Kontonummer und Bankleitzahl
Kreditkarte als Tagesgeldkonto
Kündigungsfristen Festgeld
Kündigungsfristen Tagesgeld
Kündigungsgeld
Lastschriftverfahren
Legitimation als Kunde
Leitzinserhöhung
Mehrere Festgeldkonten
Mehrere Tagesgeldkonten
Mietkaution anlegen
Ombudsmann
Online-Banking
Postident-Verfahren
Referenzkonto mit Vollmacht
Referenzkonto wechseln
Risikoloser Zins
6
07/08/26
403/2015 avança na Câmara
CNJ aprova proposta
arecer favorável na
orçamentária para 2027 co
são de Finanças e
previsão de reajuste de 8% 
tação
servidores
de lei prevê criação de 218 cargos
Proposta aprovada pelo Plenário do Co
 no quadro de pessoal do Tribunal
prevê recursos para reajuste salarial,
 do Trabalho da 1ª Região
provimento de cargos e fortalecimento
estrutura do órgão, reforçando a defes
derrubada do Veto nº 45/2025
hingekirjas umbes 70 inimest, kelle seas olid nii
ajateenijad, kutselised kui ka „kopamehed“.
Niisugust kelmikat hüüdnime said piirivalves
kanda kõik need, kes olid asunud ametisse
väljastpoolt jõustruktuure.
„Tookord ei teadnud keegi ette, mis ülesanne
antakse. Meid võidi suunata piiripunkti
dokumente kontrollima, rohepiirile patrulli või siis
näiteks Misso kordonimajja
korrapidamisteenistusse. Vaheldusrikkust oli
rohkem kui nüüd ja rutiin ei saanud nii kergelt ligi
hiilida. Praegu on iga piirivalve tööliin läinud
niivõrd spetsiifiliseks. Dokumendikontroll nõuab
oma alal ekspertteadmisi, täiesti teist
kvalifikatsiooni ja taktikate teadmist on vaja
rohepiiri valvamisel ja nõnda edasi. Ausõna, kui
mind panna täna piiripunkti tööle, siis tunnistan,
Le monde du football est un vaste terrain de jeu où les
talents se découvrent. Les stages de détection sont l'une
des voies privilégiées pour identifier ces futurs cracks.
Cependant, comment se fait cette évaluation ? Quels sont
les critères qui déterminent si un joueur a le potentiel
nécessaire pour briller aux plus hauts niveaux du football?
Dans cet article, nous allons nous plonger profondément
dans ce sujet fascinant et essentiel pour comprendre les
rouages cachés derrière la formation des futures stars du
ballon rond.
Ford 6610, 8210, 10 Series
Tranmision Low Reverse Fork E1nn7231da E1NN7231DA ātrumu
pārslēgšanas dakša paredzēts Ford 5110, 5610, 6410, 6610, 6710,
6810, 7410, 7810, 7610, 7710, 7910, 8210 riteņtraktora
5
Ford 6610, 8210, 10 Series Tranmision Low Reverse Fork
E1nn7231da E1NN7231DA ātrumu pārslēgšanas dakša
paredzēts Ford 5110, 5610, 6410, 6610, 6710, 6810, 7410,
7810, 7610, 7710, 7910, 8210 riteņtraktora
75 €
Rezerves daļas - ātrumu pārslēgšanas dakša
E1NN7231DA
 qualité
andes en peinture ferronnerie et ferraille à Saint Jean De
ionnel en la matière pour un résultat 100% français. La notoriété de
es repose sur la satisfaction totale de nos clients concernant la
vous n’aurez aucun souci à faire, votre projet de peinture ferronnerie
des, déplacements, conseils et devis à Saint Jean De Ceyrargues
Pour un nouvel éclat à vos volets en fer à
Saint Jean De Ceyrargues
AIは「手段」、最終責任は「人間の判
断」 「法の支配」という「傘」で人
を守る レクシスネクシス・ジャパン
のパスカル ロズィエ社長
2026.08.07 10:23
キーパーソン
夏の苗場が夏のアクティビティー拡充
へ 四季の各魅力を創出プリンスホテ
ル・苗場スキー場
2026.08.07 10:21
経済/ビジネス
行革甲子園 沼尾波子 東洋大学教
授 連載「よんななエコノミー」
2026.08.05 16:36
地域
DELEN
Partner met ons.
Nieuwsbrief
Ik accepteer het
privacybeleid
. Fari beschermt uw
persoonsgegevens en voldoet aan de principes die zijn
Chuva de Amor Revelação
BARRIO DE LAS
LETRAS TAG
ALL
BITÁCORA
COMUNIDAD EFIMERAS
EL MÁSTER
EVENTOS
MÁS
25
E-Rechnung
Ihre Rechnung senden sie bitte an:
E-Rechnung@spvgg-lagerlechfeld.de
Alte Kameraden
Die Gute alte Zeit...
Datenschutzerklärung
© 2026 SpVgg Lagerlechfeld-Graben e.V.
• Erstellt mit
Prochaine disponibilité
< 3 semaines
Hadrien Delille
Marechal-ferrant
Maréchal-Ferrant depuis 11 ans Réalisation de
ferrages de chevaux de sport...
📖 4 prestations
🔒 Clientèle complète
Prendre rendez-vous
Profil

────

◆ WORK TASK ◆
Please put the lines of the records above, from the start through the line containing "Postident-Verfahren", into a JSON list of strings with one string per line, leaving out blank lines.

◆ TASK ANSWER ◆
[
  "Kontonummer und Bankleitzahl",
  "Kreditkarte als Tagesgeldkonto",
  "Kündigungsfristen Festgeld",
  "Kündigungsfristen Tagesgeld",
  "Kündigungsgeld",
  "Lastschriftverfahren",
  "Legitimation als Kunde",
  "Leitzinserhöhung",
  "Mehrere Festgeldkonten",
  "Mehrere Tagesgeldkonten",
  "Mietkaution anlegen",
  "Ombudsmann",
  "Online-Banking",
  "Postident-Verfahren"
]